According to the Central Pollution Control Board (CPCB) data, the overall air quality index (AQI) in the city was recorded at 373, which falls in the 'very poor' category. Anand Vihar, Nehru Nagar, Mundka and Wazirpur, all recorded 'severe' air quality, while 30 areas recorded 'very poor' air quality, it said.
At 392, the overall air quality of Greater Noida was the worst in the National Capital Region (NCR), just points below the 'severe' category. Gurgaon, Faridabad, Noida and Ghaziabad too recorded 'very poor' overall air quality.
On Wednesday, the PM2.5 particles in the air with a diameter of less than 2.5-micrometre level was recorded at 240 while the PM10 level was recorded at 389, CPCB data said. According to the Centre-run System of Air Quality and Weather Forecasting (SAFAR), air quality in the national capital is expected to remain in the 'very poor' category for the next two to three days.

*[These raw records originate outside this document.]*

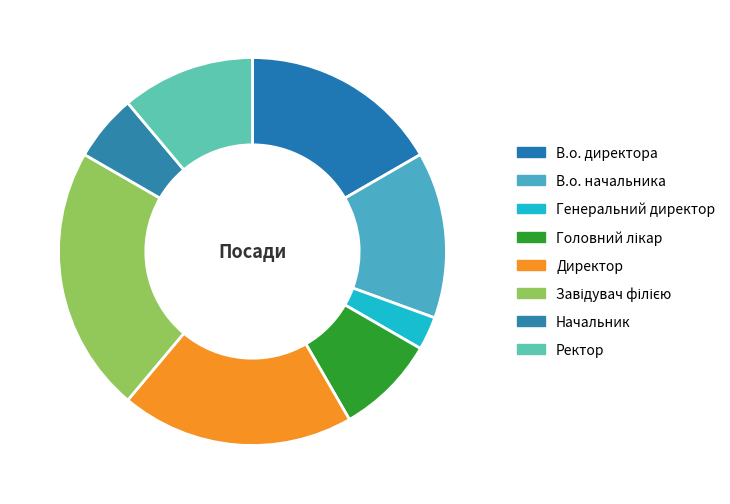

What is the smallest slice in the pie chart?

Генеральний директор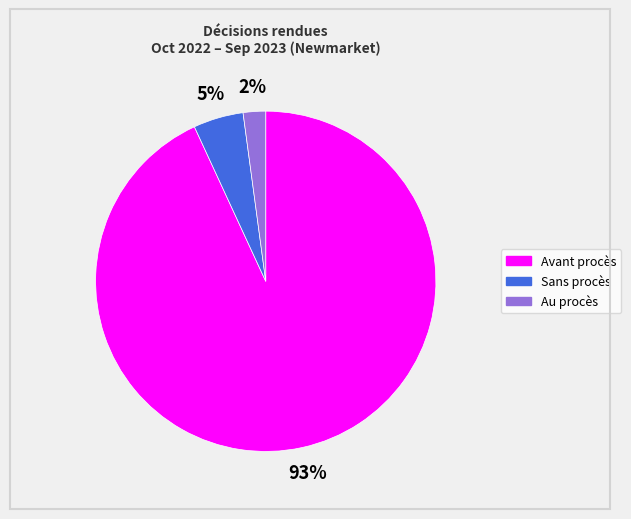

Does any single category account for the majority?

Yes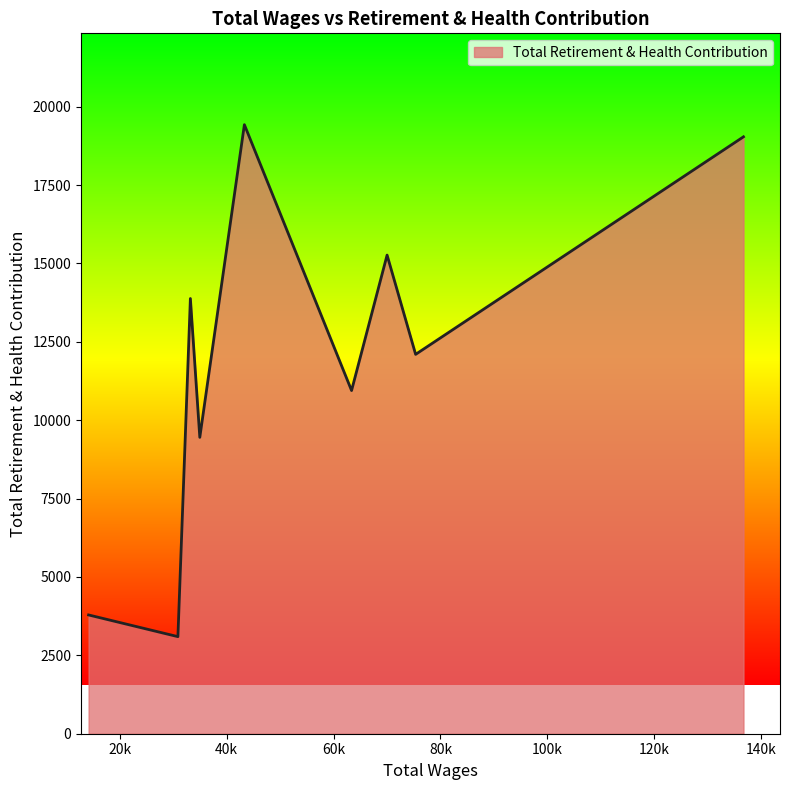

How many distinct data groups are displayed?

1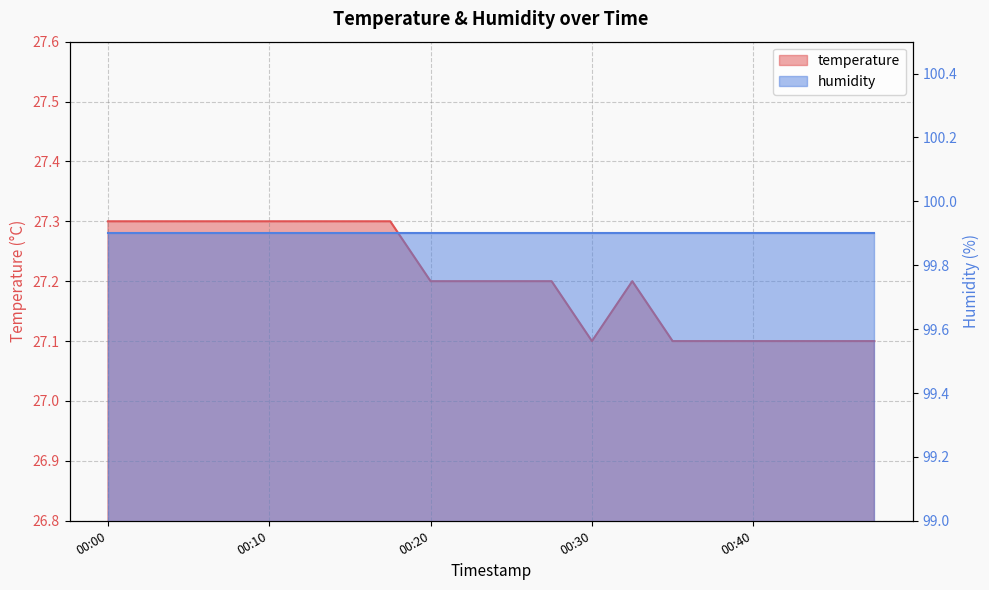

At which category does the chart reach its peak across all series?

00:00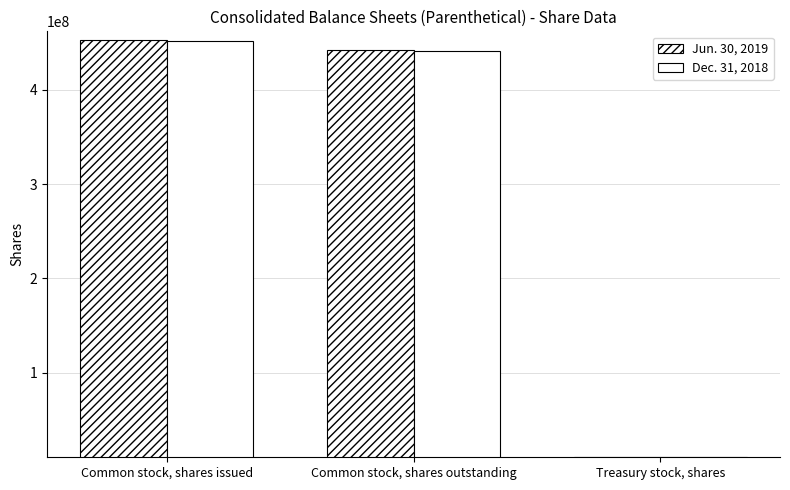

What is the value of the Dec. 31, 2018 bar at the 3rd from the left?

10557000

"At present, winds are unfavourable for a dispersion which allows pollutants to accumulate. Humidity is still high which is unfavourable," the SAFAR said in its report. Fire counts from stubble burning declined and will have a marginal impact, it added. Authorities are mulling to use artificial rain to clear the toxic air but cloud seeding would require certain meteorological conditions which are currently not favourable.

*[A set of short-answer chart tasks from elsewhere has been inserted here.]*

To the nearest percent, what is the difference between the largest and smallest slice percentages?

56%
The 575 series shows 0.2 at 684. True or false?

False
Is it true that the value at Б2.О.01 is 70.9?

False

Meanwhile, Met department noted the presence of smoke in the air calling it "not supportive" for walking or jogging. The minimum temperature fell over past 24 hours, with Wednesday recording 12.4 degree Celsius, the season's average, against 13.5 degrees on Tuesday.
The maximum temperature was likely to hover around 28 degrees Celsius. "There will be a mixture of smoke and haze. In the morning, the sky will remain clear but later it may get partly cloudy," an India Meteorological Department (IMD) official said.
The humidity also remained high at 93 percent in the morning, making it difficult for pollutants to disperse. The national capital faces westerly and southwesterly winds, which being moist were also not supportive of pollution dispersion. The average presence of particle pollutants, across 37 areas of Delhi during the morning hours were on the verge of 'severe' category.